• PROBLEM DETAILS
Return the records exactly as they appear below, omitting the pictures.

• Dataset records
*****

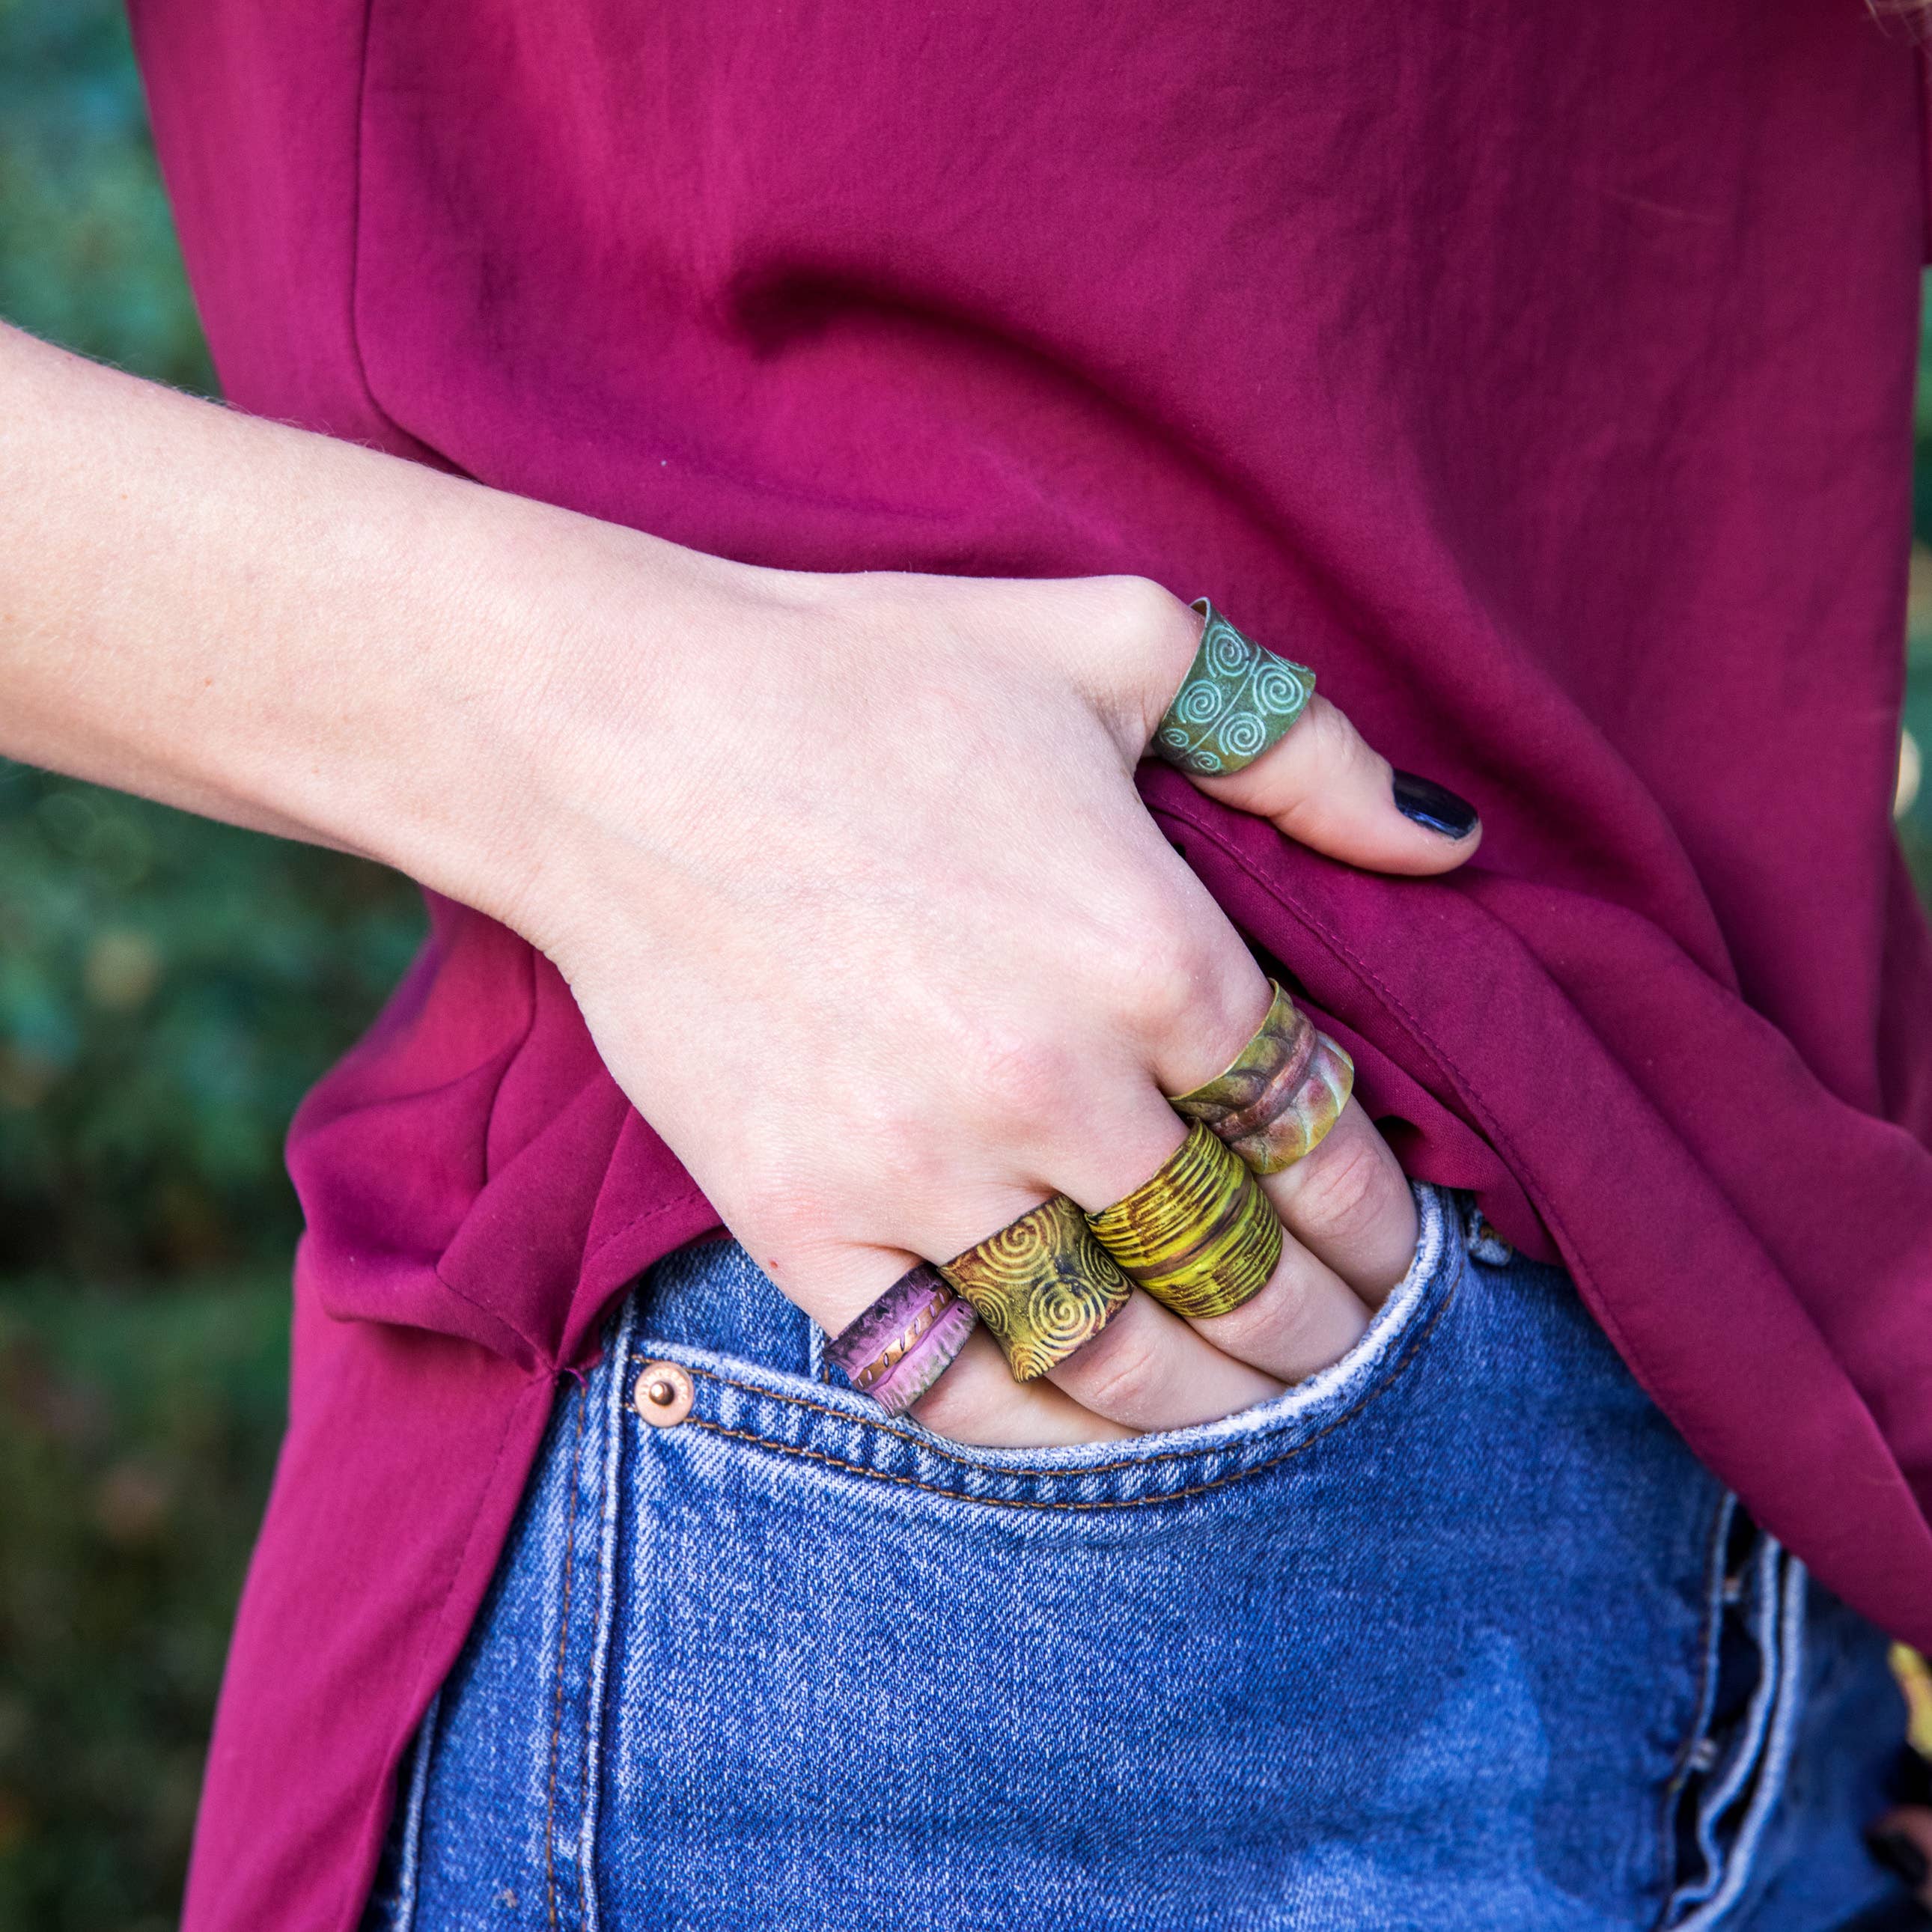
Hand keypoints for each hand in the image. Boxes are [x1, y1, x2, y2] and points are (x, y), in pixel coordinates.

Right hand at [0, 325, 1480, 1447]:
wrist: (620, 738)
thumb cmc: (870, 675)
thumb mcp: (1117, 640)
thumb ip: (1301, 743)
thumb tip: (1449, 841)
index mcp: (1162, 957)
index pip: (1320, 1140)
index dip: (1380, 1219)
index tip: (1402, 1258)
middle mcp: (1063, 1090)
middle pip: (1237, 1265)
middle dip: (1320, 1330)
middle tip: (1349, 1352)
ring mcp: (928, 1174)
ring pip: (1114, 1352)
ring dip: (1208, 1404)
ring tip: (1253, 1414)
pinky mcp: (805, 1224)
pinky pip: (945, 1378)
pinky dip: (1035, 1432)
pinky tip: (1087, 1433)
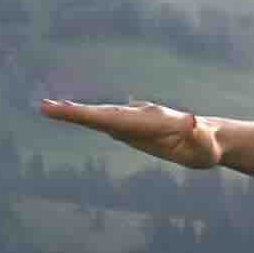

*****

• YOUR RESPONSE
Hand keypoints for each hand in the image. Boxes are [x1, y1, x2, y2] and points are (x, y), in pixel coordinates.

Right hand at [0, 325, 1480, 1447]:
wrist: (620, 738)
thumb cmc: (870, 675)
thumb mcp: (1117, 640)
thumb ip: (1301, 743)
thumb tip: (1449, 841)
index mcp: (1162, 957)
index pip: (1320, 1140)
index dip: (1380, 1219)
index tip: (1402, 1258)
middle mcp: (1063, 1090)
middle pip: (1237, 1265)
middle dip: (1320, 1330)
middle tip: (1349, 1352)
ring mcp: (928, 1174)
ring pip: (1114, 1352)
ring dip: (1208, 1404)
ring tip: (1253, 1414)
pinky mcp: (805, 1224)
pinky pip: (945, 1378)
pinky dip: (1035, 1432)
pinky tip: (1087, 1433)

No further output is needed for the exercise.